[Dataset entries]
+ + + +

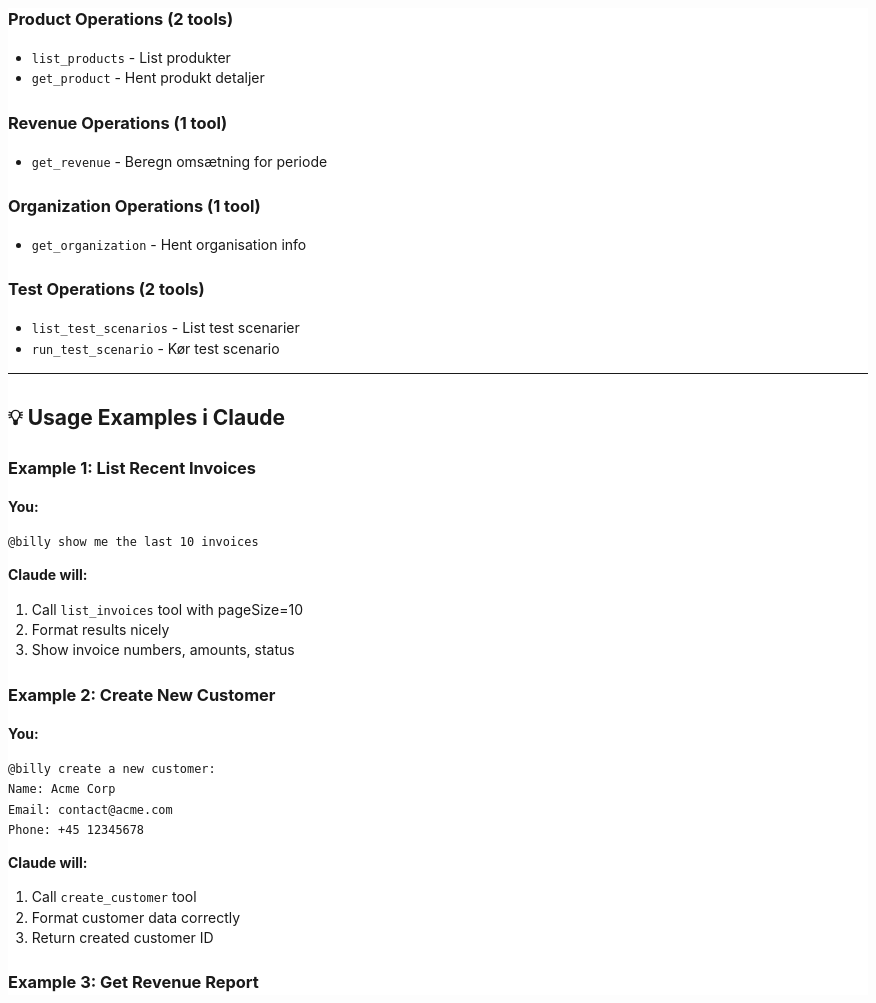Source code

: ### Product Operations (2 tools)

- `list_products` - List produkter
- `get_product` - Hent produkt detaljer

### Revenue Operations (1 tool)

- `get_revenue` - Beregn omsætning for periode

### Organization Operations (1 tool)

- `get_organization` - Hent organisation info

### Test Operations (2 tools)

- `list_test_scenarios` - List test scenarier
- `run_test_scenario` - Kør test scenario

---

## 💡 Usage Examples i Claude

### Example 1: List Recent Invoices

**You:**

```
@billy show me the last 10 invoices
```

**Claude will:**

1. Call `list_invoices` tool with pageSize=10
2. Format results nicely
3. Show invoice numbers, amounts, status

### Example 2: Create New Customer

**You:**

```
@billy create a new customer:
Name: Acme Corp
Email: contact@acme.com
Phone: +45 12345678
```

**Claude will:**

1. Call `create_customer` tool
2. Format customer data correctly
3. Return created customer ID

### Example 3: Get Revenue Report
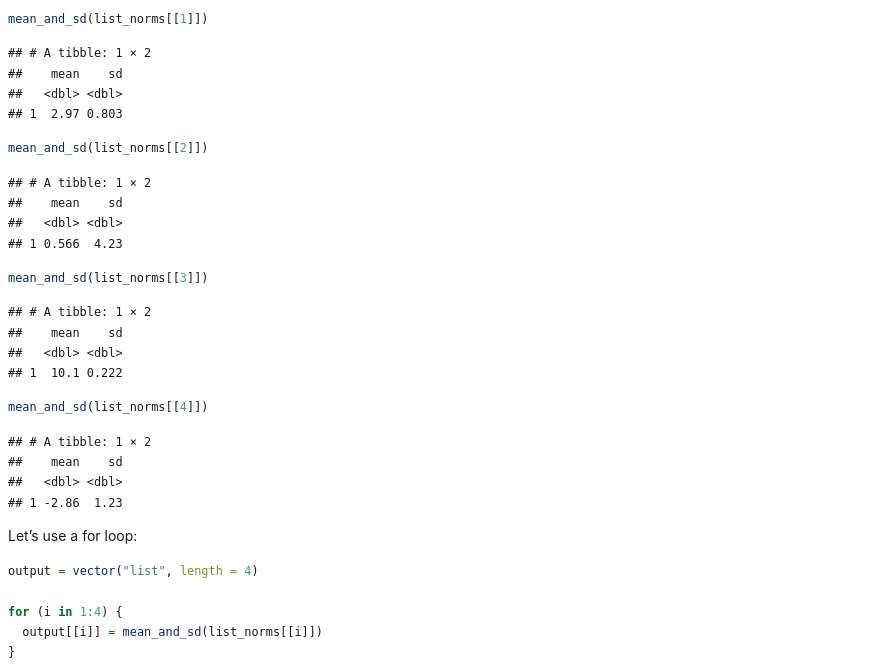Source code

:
 ``` r
mean_and_sd(list_norms[[1]])
```

    ## # A tibble: 1 × 2
    ##    mean    sd
    ##   <dbl> <dbl>
    ## 1  2.97 0.803

``` r
mean_and_sd(list_norms[[2]])
```

    ## # A tibble: 1 × 2
    ##    mean    sd
    ##   <dbl> <dbl>
    ## 1 0.566  4.23

``` r
mean_and_sd(list_norms[[3]])
```

    ## # A tibble: 1 × 2
    ##    mean    sd
    ##   <dbl> <dbl>
    ## 1  10.1 0.222

``` r
mean_and_sd(list_norms[[4]])
```

    ## # A tibble: 1 × 2
    ##    mean    sd
    ##   <dbl> <dbl>
    ## 1 -2.86  1.23

Let’s use a for loop:

``` r
output = vector("list", length = 4)

for (i in 1:4) {
  output[[i]] = mean_and_sd(list_norms[[i]])
}
```
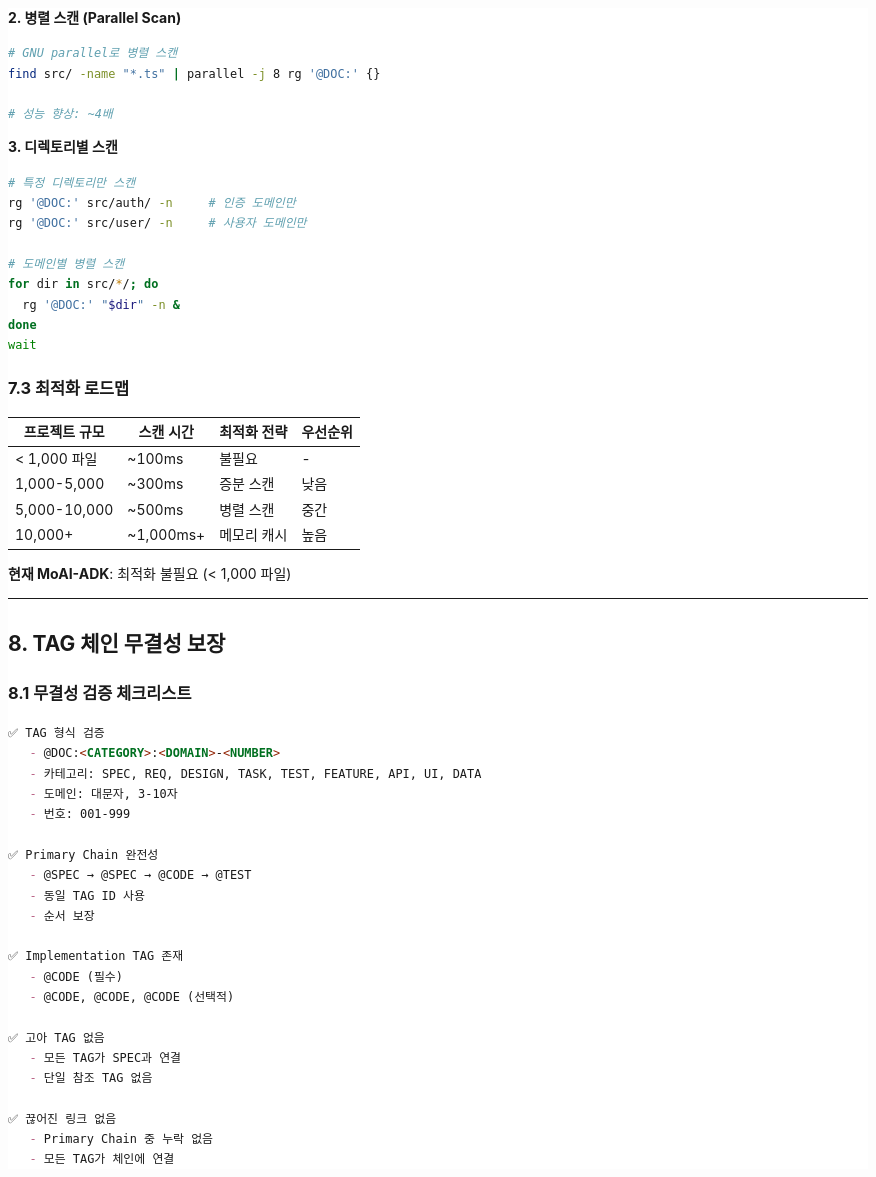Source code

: **2. 병렬 스캔 (Parallel Scan)**

```bash
# GNU parallel로 병렬 스캔
find src/ -name "*.ts" | parallel -j 8 rg '@DOC:' {}

# 성능 향상: ~4배
```

**3. 디렉토리별 스캔**

```bash
# 특정 디렉토리만 스캔
rg '@DOC:' src/auth/ -n     # 인증 도메인만
rg '@DOC:' src/user/ -n     # 사용자 도메인만

# 도메인별 병렬 스캔
for dir in src/*/; do
  rg '@DOC:' "$dir" -n &
done
wait
```

### 7.3 최적화 로드맵

| 프로젝트 규모 | 스캔 시간 | 최적화 전략 | 우선순위 |
|---------------|----------|-------------|----------|
| < 1,000 파일 | ~100ms | 불필요 | - |
| 1,000-5,000 | ~300ms | 증분 스캔 | 낮음 |
| 5,000-10,000 | ~500ms | 병렬 스캔 | 중간 |
| 10,000+ | ~1,000ms+ | 메모리 캐시 | 높음 |

**현재 MoAI-ADK**: 최적화 불필요 (< 1,000 파일)

---

## 8. TAG 체인 무결성 보장

### 8.1 무결성 검증 체크리스트

```markdown
✅ TAG 형식 검증
   - @DOC:<CATEGORY>:<DOMAIN>-<NUMBER>
   - 카테고리: SPEC, REQ, DESIGN, TASK, TEST, FEATURE, API, UI, DATA
   - 도메인: 대문자, 3-10자
   - 번호: 001-999

✅ Primary Chain 완전성
   - @SPEC → @SPEC → @CODE → @TEST
   - 동일 TAG ID 사용
   - 순서 보장

✅ Implementation TAG 존재
   - @CODE (필수)
   - @CODE, @CODE, @CODE (선택적)

✅ 고아 TAG 없음
   - 모든 TAG가 SPEC과 연결
   - 단일 참조 TAG 없음

✅ 끊어진 링크 없음
   - Primary Chain 중 누락 없음
   - 모든 TAG가 체인에 연결

```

+ + + +

» **Problem description**
Report every line in the data above in which the word "도메인만" appears.

» **Exercise output**
rg '@DOC:' src/auth/ -n     # 인증 도메인만
rg '@DOC:' src/user/ -n     # 사용자 도메인만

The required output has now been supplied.